> Exercise
Could you copy each line of the listing that holds "from"?

> Material for this task

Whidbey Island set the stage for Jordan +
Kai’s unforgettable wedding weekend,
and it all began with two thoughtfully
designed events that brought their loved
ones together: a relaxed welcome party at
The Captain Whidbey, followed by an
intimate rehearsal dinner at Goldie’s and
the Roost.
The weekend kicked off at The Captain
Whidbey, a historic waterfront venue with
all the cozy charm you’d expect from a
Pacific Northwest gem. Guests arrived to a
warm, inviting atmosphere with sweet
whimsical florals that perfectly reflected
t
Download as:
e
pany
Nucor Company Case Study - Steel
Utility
--
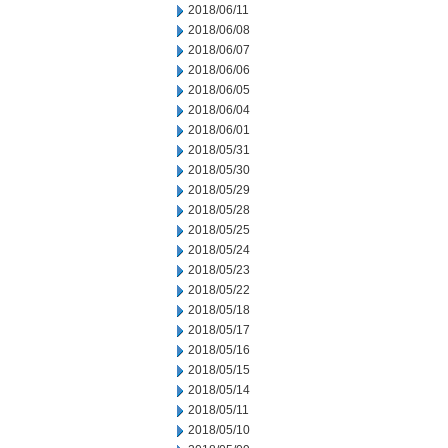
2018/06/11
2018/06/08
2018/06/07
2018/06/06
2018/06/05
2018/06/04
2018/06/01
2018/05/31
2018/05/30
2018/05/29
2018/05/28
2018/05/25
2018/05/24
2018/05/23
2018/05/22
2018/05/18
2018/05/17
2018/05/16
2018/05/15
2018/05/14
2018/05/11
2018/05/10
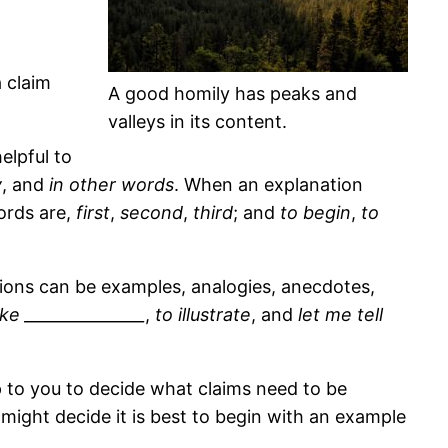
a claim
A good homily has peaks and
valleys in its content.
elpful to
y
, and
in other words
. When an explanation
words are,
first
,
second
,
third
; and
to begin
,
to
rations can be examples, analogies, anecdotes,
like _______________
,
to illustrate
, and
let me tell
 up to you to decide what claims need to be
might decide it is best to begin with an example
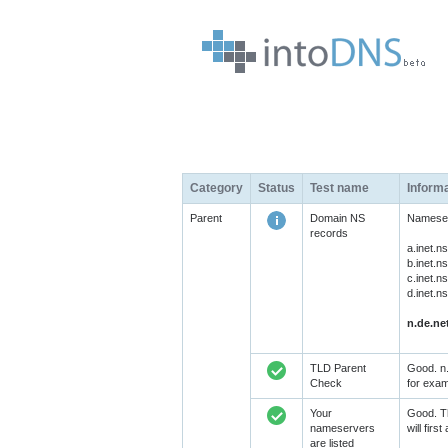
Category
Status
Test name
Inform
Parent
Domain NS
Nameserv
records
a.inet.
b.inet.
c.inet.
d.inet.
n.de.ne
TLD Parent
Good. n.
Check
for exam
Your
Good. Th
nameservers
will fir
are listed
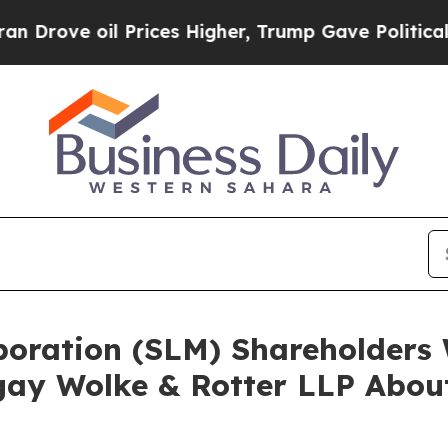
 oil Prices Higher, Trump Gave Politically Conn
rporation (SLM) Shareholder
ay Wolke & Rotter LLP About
...
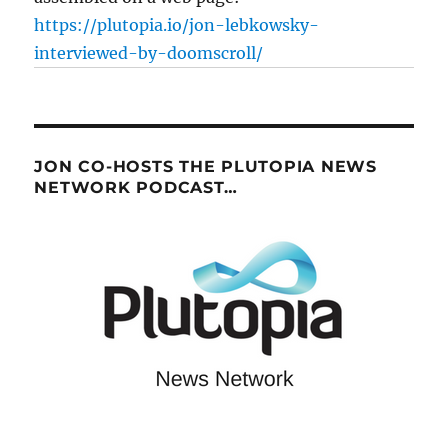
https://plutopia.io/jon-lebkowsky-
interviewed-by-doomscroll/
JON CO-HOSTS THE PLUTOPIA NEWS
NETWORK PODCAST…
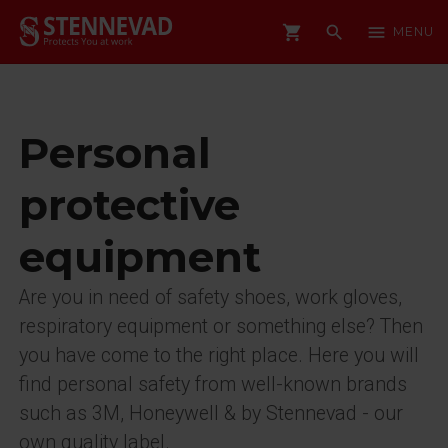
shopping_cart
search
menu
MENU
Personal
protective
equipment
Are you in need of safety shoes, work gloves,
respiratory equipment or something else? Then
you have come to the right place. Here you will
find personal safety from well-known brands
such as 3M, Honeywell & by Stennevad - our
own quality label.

> Solution for this exercise
all the cozy charm you’d expect from a
find personal safety from well-known brands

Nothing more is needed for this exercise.